Task material:
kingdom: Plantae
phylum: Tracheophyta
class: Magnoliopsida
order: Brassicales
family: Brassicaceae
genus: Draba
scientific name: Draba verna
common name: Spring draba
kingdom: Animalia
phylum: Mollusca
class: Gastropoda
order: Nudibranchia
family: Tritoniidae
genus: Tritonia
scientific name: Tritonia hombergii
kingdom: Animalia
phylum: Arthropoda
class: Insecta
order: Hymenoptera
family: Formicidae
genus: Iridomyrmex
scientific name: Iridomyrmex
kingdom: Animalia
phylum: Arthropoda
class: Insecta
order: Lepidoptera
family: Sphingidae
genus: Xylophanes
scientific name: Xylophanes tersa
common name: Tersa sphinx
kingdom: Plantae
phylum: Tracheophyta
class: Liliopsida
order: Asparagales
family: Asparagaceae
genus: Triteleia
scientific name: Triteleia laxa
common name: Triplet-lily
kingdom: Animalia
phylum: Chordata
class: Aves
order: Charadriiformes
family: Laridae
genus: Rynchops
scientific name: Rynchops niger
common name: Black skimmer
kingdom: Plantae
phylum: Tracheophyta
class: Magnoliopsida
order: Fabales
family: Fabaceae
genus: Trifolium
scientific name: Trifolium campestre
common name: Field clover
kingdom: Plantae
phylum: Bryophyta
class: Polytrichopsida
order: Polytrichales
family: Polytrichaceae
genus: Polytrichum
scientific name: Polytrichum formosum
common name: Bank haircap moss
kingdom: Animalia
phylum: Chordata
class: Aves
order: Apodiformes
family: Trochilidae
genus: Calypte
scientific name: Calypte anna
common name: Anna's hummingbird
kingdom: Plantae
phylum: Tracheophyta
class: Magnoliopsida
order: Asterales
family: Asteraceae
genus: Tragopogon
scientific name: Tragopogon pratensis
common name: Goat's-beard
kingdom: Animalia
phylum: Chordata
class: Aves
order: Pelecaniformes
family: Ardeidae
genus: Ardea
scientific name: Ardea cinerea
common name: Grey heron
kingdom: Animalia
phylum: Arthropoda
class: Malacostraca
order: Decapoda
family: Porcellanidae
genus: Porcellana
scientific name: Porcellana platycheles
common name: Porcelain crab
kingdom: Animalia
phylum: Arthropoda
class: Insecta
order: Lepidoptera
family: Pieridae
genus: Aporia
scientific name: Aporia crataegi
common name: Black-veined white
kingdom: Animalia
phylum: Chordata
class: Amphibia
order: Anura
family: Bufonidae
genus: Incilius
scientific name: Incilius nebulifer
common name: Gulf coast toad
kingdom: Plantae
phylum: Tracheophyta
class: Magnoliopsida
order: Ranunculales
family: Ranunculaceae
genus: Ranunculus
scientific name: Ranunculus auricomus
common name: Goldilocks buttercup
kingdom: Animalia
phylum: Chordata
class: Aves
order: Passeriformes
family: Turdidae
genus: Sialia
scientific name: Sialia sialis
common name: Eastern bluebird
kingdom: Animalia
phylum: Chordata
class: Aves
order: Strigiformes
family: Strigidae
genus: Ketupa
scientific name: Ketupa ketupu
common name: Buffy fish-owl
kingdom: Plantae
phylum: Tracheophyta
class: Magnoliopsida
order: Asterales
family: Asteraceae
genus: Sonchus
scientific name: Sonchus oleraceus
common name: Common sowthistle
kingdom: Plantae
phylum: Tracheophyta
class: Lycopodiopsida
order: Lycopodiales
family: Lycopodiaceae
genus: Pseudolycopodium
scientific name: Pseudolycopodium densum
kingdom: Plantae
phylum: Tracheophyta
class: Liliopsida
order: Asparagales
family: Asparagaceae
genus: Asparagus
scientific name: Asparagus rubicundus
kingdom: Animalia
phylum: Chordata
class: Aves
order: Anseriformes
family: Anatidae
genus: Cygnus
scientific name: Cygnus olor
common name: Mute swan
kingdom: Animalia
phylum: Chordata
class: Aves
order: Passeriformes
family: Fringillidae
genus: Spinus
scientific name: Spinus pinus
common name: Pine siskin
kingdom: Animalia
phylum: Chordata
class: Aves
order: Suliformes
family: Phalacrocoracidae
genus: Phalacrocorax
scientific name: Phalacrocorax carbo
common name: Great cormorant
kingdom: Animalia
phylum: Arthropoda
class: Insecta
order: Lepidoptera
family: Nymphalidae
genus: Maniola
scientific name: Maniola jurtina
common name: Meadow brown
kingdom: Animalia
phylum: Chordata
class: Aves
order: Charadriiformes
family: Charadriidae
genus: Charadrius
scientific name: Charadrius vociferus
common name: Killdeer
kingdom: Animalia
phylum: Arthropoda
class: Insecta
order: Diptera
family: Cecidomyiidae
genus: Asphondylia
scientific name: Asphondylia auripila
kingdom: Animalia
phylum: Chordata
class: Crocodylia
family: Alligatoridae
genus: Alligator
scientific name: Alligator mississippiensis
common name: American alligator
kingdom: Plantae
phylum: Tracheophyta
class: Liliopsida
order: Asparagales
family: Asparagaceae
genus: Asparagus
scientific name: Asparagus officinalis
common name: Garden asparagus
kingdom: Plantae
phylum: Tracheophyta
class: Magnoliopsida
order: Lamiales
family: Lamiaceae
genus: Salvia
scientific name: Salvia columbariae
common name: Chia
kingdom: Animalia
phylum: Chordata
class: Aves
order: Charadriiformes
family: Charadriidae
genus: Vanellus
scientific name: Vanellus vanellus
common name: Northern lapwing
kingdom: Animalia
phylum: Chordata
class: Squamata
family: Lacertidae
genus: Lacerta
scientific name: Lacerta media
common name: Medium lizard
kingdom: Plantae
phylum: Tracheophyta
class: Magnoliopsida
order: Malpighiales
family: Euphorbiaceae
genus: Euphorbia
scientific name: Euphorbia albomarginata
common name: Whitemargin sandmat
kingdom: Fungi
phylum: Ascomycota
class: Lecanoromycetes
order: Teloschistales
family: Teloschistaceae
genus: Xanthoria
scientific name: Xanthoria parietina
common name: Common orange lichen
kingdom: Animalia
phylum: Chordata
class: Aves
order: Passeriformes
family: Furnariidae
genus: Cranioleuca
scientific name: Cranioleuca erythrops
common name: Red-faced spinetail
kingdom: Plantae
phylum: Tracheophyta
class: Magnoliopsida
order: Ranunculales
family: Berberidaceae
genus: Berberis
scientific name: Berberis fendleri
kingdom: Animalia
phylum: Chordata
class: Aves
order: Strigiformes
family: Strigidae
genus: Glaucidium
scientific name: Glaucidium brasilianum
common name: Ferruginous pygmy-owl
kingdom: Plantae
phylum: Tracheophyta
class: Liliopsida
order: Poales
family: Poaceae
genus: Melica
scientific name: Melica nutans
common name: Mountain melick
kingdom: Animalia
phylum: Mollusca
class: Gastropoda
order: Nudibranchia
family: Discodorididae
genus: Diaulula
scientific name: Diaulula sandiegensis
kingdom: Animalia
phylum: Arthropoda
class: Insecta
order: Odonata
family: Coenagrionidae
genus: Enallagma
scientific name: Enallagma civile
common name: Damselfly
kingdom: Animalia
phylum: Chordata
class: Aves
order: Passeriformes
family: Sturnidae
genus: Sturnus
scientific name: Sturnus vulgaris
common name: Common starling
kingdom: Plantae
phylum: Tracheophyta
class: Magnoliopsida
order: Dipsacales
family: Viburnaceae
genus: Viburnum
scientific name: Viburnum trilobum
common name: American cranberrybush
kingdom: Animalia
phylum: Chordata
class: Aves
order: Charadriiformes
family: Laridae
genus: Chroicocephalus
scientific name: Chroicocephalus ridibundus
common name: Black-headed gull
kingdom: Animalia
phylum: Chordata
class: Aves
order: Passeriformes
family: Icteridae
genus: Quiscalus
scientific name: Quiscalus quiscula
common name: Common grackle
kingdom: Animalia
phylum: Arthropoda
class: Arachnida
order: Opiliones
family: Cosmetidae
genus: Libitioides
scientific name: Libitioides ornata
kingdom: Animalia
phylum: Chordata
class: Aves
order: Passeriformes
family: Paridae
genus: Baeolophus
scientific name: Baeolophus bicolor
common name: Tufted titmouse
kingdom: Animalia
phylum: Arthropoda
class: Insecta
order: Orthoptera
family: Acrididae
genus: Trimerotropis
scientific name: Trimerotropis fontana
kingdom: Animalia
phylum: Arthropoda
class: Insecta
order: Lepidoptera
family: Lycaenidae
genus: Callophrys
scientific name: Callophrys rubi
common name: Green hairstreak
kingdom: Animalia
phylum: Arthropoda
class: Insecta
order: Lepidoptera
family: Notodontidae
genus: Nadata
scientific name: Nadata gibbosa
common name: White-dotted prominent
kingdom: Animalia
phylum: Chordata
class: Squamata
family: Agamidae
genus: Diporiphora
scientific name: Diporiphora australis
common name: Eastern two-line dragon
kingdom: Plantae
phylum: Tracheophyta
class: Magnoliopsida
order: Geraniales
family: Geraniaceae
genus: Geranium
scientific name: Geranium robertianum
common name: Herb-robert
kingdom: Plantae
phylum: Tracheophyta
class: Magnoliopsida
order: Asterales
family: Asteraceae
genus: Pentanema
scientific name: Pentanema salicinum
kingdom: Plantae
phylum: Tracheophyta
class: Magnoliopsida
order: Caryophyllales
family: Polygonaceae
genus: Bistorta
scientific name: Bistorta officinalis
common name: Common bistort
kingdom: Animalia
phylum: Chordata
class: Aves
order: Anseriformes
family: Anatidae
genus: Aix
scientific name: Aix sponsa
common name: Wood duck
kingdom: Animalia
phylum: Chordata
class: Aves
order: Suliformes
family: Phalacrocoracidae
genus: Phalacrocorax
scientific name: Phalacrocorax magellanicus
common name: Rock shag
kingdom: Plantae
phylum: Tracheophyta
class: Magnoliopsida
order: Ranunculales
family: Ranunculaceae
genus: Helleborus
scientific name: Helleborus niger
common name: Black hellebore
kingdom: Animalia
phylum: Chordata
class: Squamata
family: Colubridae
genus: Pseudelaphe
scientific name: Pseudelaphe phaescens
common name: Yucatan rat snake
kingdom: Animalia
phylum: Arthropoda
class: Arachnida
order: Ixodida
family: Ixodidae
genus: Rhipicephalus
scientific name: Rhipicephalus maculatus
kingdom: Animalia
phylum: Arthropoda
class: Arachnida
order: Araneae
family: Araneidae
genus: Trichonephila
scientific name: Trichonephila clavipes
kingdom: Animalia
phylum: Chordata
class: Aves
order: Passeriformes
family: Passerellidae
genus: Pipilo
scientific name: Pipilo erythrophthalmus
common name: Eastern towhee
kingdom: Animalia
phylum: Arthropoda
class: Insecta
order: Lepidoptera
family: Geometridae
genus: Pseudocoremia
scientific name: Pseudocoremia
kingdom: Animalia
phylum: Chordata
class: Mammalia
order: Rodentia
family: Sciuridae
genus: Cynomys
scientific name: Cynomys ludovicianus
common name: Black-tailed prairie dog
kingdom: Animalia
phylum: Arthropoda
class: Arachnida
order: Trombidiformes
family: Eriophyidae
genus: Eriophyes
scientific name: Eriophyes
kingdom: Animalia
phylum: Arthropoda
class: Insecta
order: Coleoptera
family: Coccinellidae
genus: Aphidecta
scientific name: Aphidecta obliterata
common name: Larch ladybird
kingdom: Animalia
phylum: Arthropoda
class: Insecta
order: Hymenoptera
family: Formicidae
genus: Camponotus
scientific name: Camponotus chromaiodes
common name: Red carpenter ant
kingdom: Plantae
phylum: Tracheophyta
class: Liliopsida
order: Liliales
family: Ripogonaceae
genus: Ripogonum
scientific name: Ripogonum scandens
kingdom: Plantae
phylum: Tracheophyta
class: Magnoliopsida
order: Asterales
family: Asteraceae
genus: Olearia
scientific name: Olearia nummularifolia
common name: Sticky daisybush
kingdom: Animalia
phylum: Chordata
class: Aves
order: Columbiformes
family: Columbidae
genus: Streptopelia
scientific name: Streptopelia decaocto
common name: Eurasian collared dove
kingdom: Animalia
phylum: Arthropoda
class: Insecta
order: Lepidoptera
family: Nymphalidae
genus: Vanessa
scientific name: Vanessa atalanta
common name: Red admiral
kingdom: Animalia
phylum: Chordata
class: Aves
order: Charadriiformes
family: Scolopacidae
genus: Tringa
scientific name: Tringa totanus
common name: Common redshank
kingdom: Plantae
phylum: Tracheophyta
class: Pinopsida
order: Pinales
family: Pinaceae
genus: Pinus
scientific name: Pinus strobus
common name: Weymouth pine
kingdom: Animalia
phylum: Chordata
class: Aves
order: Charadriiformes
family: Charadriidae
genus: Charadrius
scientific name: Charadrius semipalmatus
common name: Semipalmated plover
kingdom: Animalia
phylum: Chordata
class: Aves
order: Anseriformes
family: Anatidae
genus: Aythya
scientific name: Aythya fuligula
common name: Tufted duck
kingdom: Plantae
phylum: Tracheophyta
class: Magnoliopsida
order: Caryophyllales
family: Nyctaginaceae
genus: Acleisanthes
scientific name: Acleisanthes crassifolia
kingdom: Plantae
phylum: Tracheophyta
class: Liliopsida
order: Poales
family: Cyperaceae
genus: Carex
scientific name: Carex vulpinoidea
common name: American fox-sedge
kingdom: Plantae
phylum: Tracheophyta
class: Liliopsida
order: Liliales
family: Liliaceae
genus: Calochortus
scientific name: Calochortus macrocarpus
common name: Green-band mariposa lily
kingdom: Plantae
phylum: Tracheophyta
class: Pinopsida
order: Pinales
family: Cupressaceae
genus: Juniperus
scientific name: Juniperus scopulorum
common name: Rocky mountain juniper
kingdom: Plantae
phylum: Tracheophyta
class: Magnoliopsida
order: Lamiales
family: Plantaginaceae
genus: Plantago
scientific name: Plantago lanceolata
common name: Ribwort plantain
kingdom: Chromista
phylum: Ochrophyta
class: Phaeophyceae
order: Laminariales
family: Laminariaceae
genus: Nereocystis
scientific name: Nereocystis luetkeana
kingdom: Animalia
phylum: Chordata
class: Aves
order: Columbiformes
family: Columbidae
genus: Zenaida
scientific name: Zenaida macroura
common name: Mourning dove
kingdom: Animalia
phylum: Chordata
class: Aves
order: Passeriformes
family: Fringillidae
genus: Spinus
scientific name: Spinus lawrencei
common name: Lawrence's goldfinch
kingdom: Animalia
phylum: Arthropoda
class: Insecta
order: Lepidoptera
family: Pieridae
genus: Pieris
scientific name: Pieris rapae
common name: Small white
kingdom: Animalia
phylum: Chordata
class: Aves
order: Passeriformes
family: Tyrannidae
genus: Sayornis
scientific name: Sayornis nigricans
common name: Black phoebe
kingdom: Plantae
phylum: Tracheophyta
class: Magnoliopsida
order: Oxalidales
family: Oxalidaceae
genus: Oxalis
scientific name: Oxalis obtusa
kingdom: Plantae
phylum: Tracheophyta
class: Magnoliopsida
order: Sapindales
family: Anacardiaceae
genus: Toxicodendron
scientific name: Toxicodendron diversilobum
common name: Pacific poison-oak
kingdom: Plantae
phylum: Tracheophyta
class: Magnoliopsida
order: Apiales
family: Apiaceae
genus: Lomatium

What the task requires:
Edit the entries between the lines holding "order: Dipsacales" and "genus: Baeolophus", inclusive, changing "common name" to "vernacular name" and keeping everything else the same. Give only those lines.

Answer to the task:
order: Dipsacales
family: Viburnaceae
genus: Viburnum
scientific name: Viburnum trilobum
vernacular name: American cranberrybush
kingdom: Animalia
phylum: Chordata
class: Aves
order: Charadriiformes
family: Laridae
genus: Chroicocephalus
scientific name: Chroicocephalus ridibundus
vernacular name: Black-headed gull
kingdom: Animalia
phylum: Chordata
class: Aves
order: Passeriformes
family: Icteridae
genus: Quiscalus
scientific name: Quiscalus quiscula
vernacular name: Common grackle
kingdom: Animalia
phylum: Arthropoda
class: Arachnida
order: Opiliones
family: Cosmetidae
genus: Libitioides
scientific name: Libitioides ornata
kingdom: Animalia
phylum: Chordata
class: Aves
order: Passeriformes
family: Paridae
genus: Baeolophus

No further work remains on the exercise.